Disease and therapeutic mechanisms in collagen XIII-dependent myasthenias

Collagen XIII is a postsynaptic membrane protein of the neuromuscular junction (NMJ). In humans, COL13A1 mutations cause congenital myasthenic syndrome type 19 (CMS19), leading to muscle weakness and severe respiratory difficulties from birth. Collagen XIII is required for NMJ morphology, maturation, and function, but its role in neuromuscular development remains unclear. Without collagen XIII, motor axons locally sprouted beyond acetylcholine receptor (AChR) clusters, suggesting compromised motor synapse establishment. NMJ defects affect slow-to-fast twitch transition by adulthood, and RNA sequencing was performed on slow-twitch soleus muscle to identify affected pathways.

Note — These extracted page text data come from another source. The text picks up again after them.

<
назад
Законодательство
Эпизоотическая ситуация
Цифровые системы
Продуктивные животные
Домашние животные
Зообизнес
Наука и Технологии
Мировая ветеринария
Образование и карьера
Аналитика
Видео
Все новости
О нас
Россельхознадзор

Transcript levels of differentially expressed genes (DEGs) in wild-type and collagen XIII knock-out mice were confirmed by RT-qPCR and comparison with denervation data sets. Mdga1, coding for MAM Domain-Containing Glycosylphosphatidylinositol Anchor Protein 1 involved in axon guidance, showed increased expression in knock-out mice. In vitro assays confirmed collagen XIII-MDGA1 binding, while staining showed mis-location of MDGA1 in knock-out mice. Studies indicate that collagen XIII acts as a motor axon growth stop signal through transsynaptic adhesion or AChR cluster organization, contributing to muscle integrity via the NMJ.

CMS19 is severe during the early years, after which NMJ defects stabilize without progression. Acetylcholine esterase (AChE) inhibition treatment isn't always effective, while salbutamol benefits patients. Salbutamol effects were studied in myasthenic collagen XIII knock-out mice with daily injections from 5 weeks of age for four and seven weeks. Treatment benefits were verified through muscle strength, NMJ morphology and gene expression, revealing therapeutic potential in CMS19 and collagen XIII-dependent myasthenia gravis.